JOS, Nigeria ? Religious rioting in the troubled central Nigeria city of Jos has killed at least 21 people in recent days, as authorities seem to be unable to curb the rising violence.
An Associated Press journalist counted 21 bodies awaiting burial at the city's central mosque Friday. At the Jos University Teaching Hospital, doctors collected at least 12 bodies bearing gunshot and machete wounds, while another 82 were wounded in fighting in the city, said Dr. Stephen Yohanna, the hospital's chief medical director.
Families had begun collecting the dead Friday, so it was unclear if the 12 dead at the hospital were included among the dead collected at the city's central mosque. The Stefanos Foundation, a local Christian group which tallies the dead and wounded in conflicts in Jos, had yet to finish a count of the community's dead Friday, said foundation coordinator Mark Lipdo.
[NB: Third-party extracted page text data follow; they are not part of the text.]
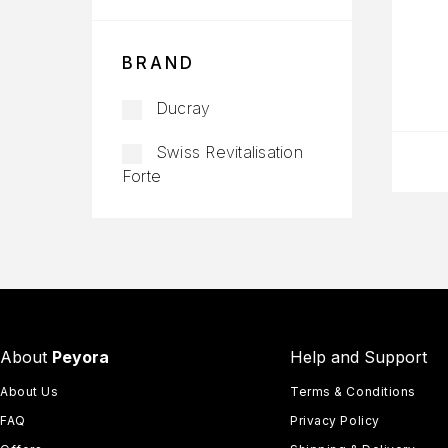
BRAND
Ducray
Swiss Revitalisation
Forte
About
Peyora
Help and Support
About Us
Terms & Conditions
FAQ
Privacy Policy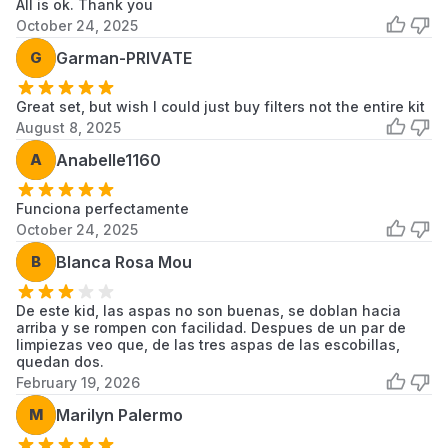
All is ok. Thank you
October 24, 2025
G
Garman-PRIVATE
Great set, but wish I could just buy filters not the entire kit
August 8, 2025
A
Anabelle1160
Funciona perfectamente
October 24, 2025
B
Blanca Rosa Mou
De este kid, las aspas no son buenas, se doblan hacia
arriba y se rompen con facilidad. Despues de un par de
limpiezas veo que, de las tres aspas de las escobillas,
quedan dos.
February 19, 2026
M
Marilyn Palermo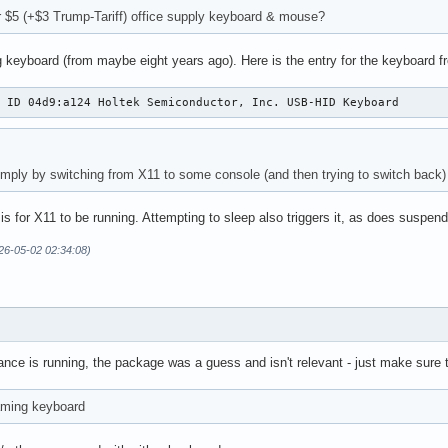
r $5 (+$3 Trump-Tariff) office supply keyboard & mouse?
 keyboard (from maybe eight years ago). Here is the entry for the keyboard f
: ID 04d9:a124 Holtek Semiconductor, Inc. USB-HID Keyboard
simply by switching from X11 to some console (and then trying to switch back) 
 is for X11 to be running. Attempting to sleep also triggers it, as does suspend
26-05-02 02:34:08)
nce is running, the package was a guess and isn't relevant - just make sure 
aming keyboard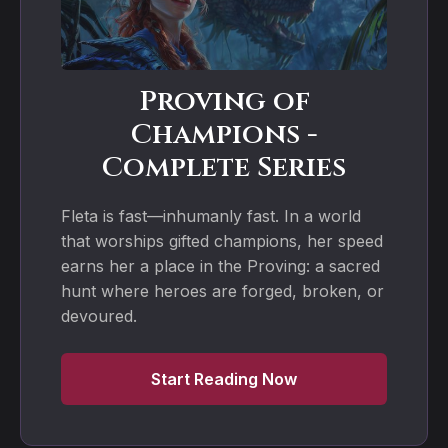
Proving of
Champions -
Complete Series
Fleta is fast—inhumanly fast. In a world
that worships gifted champions, her speed
earns her a place in the Proving: a sacred
hunt where heroes are forged, broken, or
devoured.
Start Reading Now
The violence began Monday in Jos, a city on the volatile dividing line between Nigeria's largely Christian south and Muslim north. A group of rioters on Monday attacked Muslims praying over the end of Ramadan in a primarily Christian neighborhood, using knives, machetes and bows and arrows, Nigeria's National Emergency Management Agency said. At least four people died Monday, as witnesses said more than 50 vehicles and 100 motorcycles were set ablaze during the fighting.
Though army and police units moved into the affected neighborhood late Monday, the violence spilled into other neighborhoods as the unrest continued throughout the week. Officials with the police and military declined to comment Friday on the violence.
Most of the dead at the hospital bore gunshot wounds, Yohanna said, typically a sign that security forces killed them.
Jos sits in Nigeria's "middle belt," where dozens of ethnic groups vie for control of fertile lands and political and economic power. While cutting across religious and ethnic lines, much of the violence finds its root in economic and political issues.
The government of Plateau state, where Jos is the capital, is controlled by Christian politicians who have blocked Muslims from being legally recognized as citizens. That has locked many out of prized government jobs in a region where the tourism industry and tin mining have collapsed in the last decades.
Human Rights Watch says at least 1,000 people were killed around Jos in 2010 and another 200 died at the turn of the year.